Risk-Adjusted Performance

5 of 100

 
Weak
 
Strong
Modest
Compared to the overall equity markets, risk-adjusted returns on investments in Pacific Funds Strategic are ranked lower than 5 (%) of all funds and portfolios of funds over the last 90 days. In spite of fairly strong basic indicators, Pacific Funds is not utilizing all of its potentials. The current stock price disturbance, may contribute to short-term losses for the investors.

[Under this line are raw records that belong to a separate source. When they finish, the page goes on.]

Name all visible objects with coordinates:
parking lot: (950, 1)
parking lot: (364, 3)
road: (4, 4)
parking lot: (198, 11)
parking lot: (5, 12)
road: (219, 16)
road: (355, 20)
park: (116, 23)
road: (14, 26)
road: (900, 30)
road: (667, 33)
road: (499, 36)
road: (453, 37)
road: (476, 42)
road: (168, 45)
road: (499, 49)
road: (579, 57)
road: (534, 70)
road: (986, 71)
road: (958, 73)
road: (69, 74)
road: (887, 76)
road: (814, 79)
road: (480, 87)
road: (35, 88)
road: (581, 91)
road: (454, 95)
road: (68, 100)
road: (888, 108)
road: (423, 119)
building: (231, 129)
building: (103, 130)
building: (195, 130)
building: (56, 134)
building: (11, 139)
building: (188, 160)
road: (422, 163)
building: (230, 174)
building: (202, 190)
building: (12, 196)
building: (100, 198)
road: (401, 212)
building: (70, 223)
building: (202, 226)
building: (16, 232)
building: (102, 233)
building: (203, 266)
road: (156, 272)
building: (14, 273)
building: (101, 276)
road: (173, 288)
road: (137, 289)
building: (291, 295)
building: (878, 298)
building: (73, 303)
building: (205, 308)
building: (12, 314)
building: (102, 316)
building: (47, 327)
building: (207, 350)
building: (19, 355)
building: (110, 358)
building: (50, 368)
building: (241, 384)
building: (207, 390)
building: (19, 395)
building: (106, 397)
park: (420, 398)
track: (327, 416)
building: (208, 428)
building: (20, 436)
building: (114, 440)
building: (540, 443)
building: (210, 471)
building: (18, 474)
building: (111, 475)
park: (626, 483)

John Hancock and Pacific Funds Volatility Contrast

   Predicted Return Density   
       Returns  

Pair Trading with John Hancock and Pacific Funds

The main advantage of trading using opposite John Hancock and Pacific Funds positions is that it hedges away some unsystematic risk. Because of two separate transactions, even if John Hancock position performs unexpectedly, Pacific Funds can make up some of the losses. Pair trading also minimizes risk from directional movements in the market. For example, if an entire industry or sector drops because of unexpected headlines, the short position in Pacific Funds will offset losses from the drop in Pacific Funds' long position.
The idea behind John Hancock Government and Pacific Funds Strategic pairs trading is to make the combined position market-neutral, meaning the overall market's direction will not affect its win or loss (or potential downside or upside). This can be achieved by designing a pairs trade with two highly correlated stocks or equities that operate in a similar space or sector, making it possible to obtain profits through simple and relatively low-risk investment.
Check out your portfolio center.
Note that this page's information should be used as a complementary analysis to find the right mix of equity instruments to add to your existing portfolios or create a brand new portfolio. You can also try the Volatility Analysis module to get historical volatility and risk analysis based on latest market data.